Tjaša Ristić is a Slovenian karateka. She won the silver medal in the women's kumite 61 kg event at the 2019 European Games held in Minsk, Belarus. In the final, she lost against Anita Serogina of Ukraine.

Career 

In 2015, she lost her bronze medal match, against Ana Lenard of Croatia, in the women's kumite 61 kg at the European Games held in Baku, Azerbaijan.

At the 2018 European Karate Championships held in Novi Sad, Serbia, she won one of the bronze medals in the women's kumite 61 kg event. A month later, she won the gold medal in the women's kumite 61 kg event at the 2018 Mediterranean Games held in Tarragona, Spain.

In 2021, she competed at the World Olympic Qualification Tournament held in Paris, France hoping to qualify for the 2020 Summer Olympics in Tokyo, Japan. She won her first match but she was then eliminated in her next match by Nele De Vos of Belgium.

DATASET EXTRACT >>

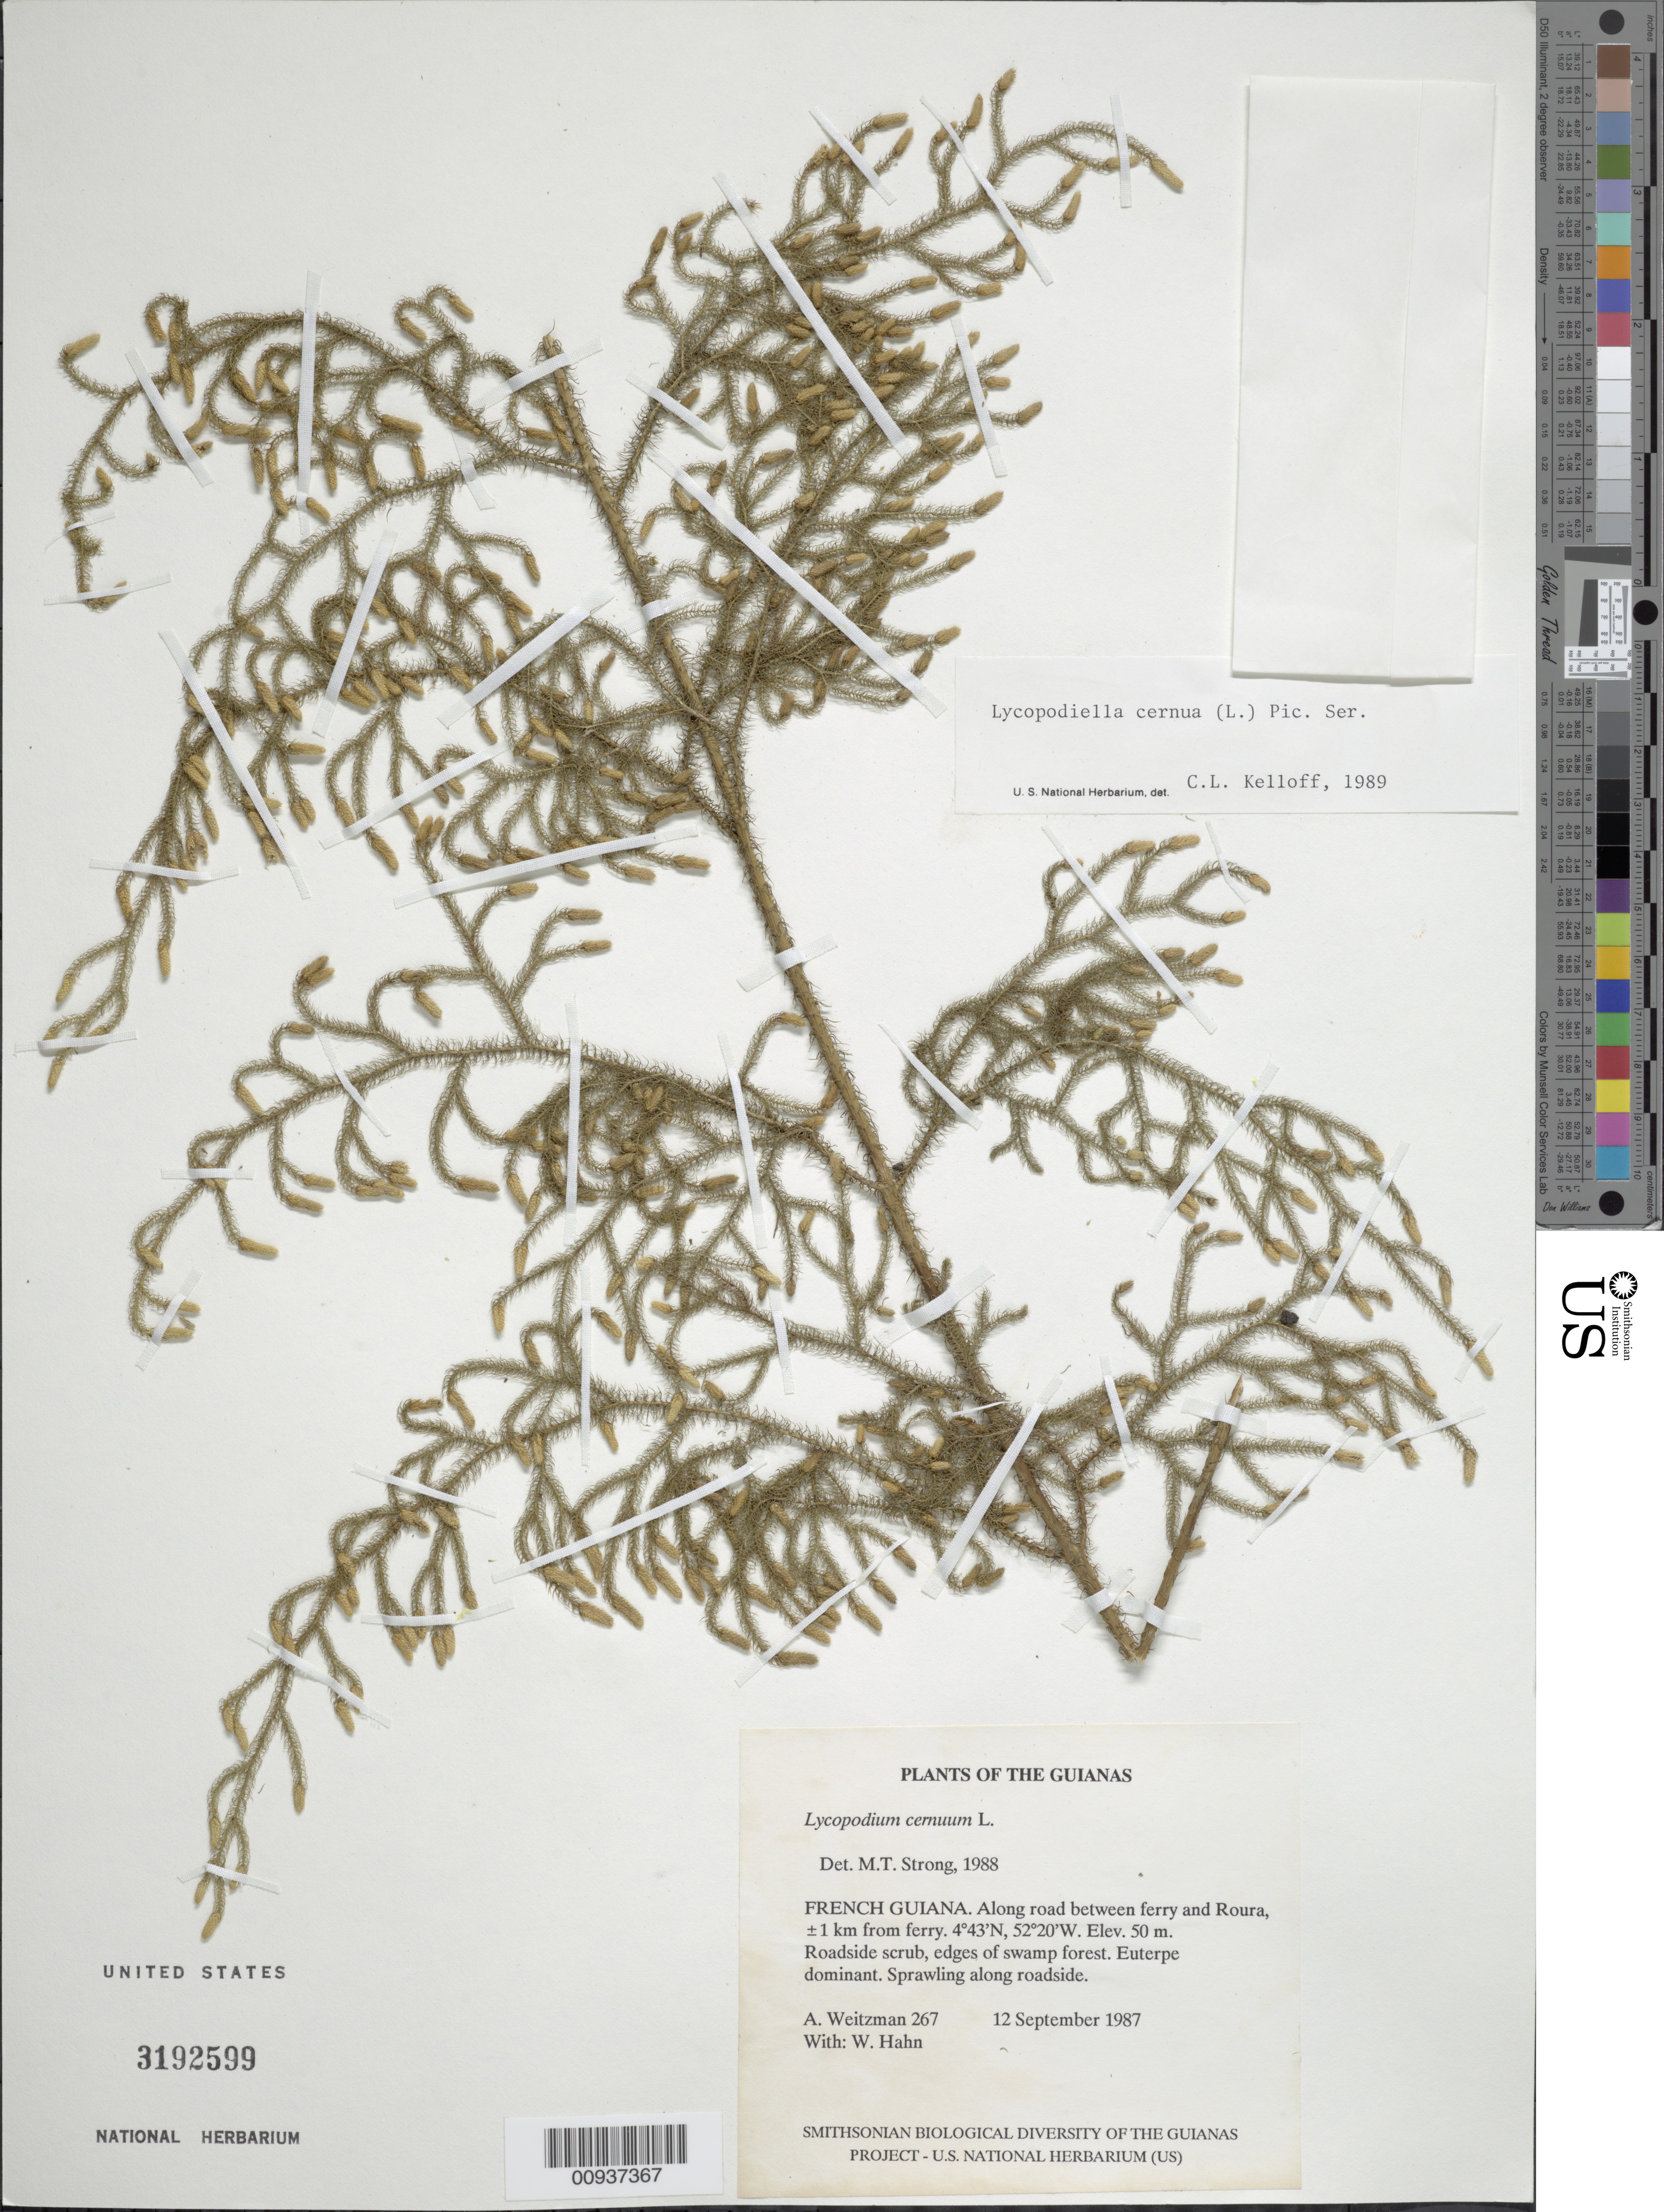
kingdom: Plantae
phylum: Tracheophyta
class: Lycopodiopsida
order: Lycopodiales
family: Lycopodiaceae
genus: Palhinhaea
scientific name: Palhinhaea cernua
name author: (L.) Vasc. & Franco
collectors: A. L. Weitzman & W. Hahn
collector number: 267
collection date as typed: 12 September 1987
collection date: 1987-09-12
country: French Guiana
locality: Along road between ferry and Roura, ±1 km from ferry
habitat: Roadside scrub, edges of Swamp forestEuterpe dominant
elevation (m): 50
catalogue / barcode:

TASKS TO CARRY OUT >>
1. Answer these from the text on Tjaša Ristić:
(a) Who beat her in the final at the 2019 European Games?
(b) In which city were the 2018 Mediterranean Games held?
(c) Who eliminated her at the 2021 World Olympic Qualification Tournament?
2. Using the text on Tjaša Ristić, explain in one to three sentences why she took part in the 2021 tournament in Paris.
3. From the text on Tjaša Ristić, list every city that hosted an event she competed in.

OUTPUTS >>
1.
(a) Anita Serogina of Ukraine
(b) Tarragona, Spain
(c) Nele De Vos of Belgium

2. She competed at the World Olympic Qualification Tournament in Paris to try to qualify for the 2020 Summer Olympics in Tokyo, Japan. She won her first match there but was eliminated in the next one.

3.
- Minsk
- Baku
- Novi Sad
- Tarragona
- Paris